Dépôt de munitions 1106 Léopold

À la fin de 1939, les Français avaient déplacé une partie de la production de bombardiers LEO 45 vers des carrières souterraines à Saint-Leu-d'Esserent, à 50 km au nord-ouest de Paris. Ils y avaient ajouté des installations de chauffage, de ventilation, de production et d'hébergement pour environ 1 100 travailleurs.
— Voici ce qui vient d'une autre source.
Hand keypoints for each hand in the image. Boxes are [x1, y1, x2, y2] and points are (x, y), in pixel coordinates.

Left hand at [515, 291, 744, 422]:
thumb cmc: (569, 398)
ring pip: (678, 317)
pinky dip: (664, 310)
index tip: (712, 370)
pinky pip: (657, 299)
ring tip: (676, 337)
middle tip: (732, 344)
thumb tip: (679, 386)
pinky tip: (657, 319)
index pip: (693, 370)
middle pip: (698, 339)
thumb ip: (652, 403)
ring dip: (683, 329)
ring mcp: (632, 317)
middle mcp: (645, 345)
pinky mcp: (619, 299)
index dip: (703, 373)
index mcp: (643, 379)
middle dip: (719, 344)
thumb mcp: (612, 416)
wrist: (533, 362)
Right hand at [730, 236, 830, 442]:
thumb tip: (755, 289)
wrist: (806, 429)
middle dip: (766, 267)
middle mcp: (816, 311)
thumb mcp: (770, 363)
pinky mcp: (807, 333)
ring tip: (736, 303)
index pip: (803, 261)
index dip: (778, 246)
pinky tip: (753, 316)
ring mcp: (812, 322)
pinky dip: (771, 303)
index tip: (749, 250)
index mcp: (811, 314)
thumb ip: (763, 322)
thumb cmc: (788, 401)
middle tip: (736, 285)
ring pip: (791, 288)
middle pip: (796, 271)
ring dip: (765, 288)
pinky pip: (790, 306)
Après que les allemands eurent occupés la France à l'été 1940, la Luftwaffe a repris l'usine souterraine à son compte et a commencé à la consolider et à la développer. En 1942, la Luftwaffe a voulu créer une installation, à l'abri des attaques de bombardiers, pour la collecte et le stockage de leurs bombes volantes V-1. L'emplacement près du chemin de fer était parfait pour alimenter des bases de lancement dans la région de Calais et l'organisation Todt fut sollicitée pour réaliser le travail. Dès le début de 1943, les travaux débutèrent et en plus des ouvriers français et de spécialistes, ce furent des prisonniers de guerre russes qui réalisèrent la plus grande partie des travaux pénibles.

Au début de 1944, le premier train avec des fusées V-1 est arrivé de l' usine de Nordhausen en Allemagne. Peu de temps après le lancement des premières bombes volantes V-1 contre Londres, l'installation de St Leu d'Esserent fut bombardée par les Alliés. Trois bombardements massifs ont été lancés le 4 juillet, le 7 juillet et le 7 août. Le dernier d'entre eux a été réalisé avec des bombes de 6 tonnes «Tall Boy», qui ont effectivement stoppé les activités dans l’usine souterraine. Le 11 août, les Allemands se replièrent. Pour empêcher les Alliés d'accéder à la technologie de leurs armes, les Allemands tentèrent de dynamiter tout le matériel. Les troupes américaines sont arrivées le 30 août, et les ingénieurs ont rapidement commencé à étudier les fusées V1 qui avaient échappé à la destruction.

Au début de 1946, les Américains ont quitté la région et l'armée française a pris le relais, puis l’année suivante, les carrières furent nettoyées et consacrées à la production de champignons.